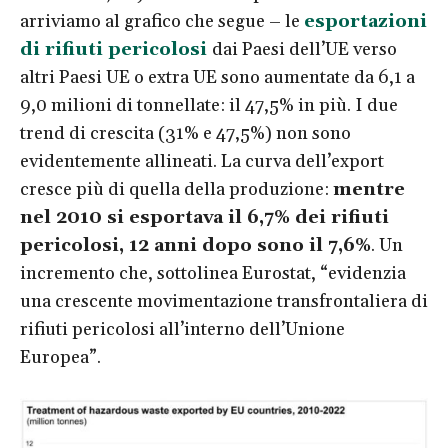
arriviamo al grafico che segue – le
esportazioni
di rifiuti pericolosi
dai Paesi dell’UE verso
altri Paesi UE o extra UE sono aumentate da 6,1 a
9,0 milioni di tonnellate: il 47,5% in più. I due
trend di crescita (31% e 47,5%) non sono
evidentemente allineati. La curva dell’export
cresce più di quella della produzione:
mentre
nel 2010 si esportava il 6,7% dei rifiuti
pericolosi, 12 anni dopo sono il 7,6%
. Un
incremento che, sottolinea Eurostat, “evidenzia
una crescente movimentazione transfrontaliera di
rifiuti pericolosi all’interno dell’Unione
Europea”.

***

WHAT IS REQUIRED:
Take every line from the data that contains the word "pericolosi".

TASK SOLUTION:
di rifiuti pericolosi
pericolosi, 12 anni dopo sono il 7,6%
rifiuti pericolosi all’interno dell’Unione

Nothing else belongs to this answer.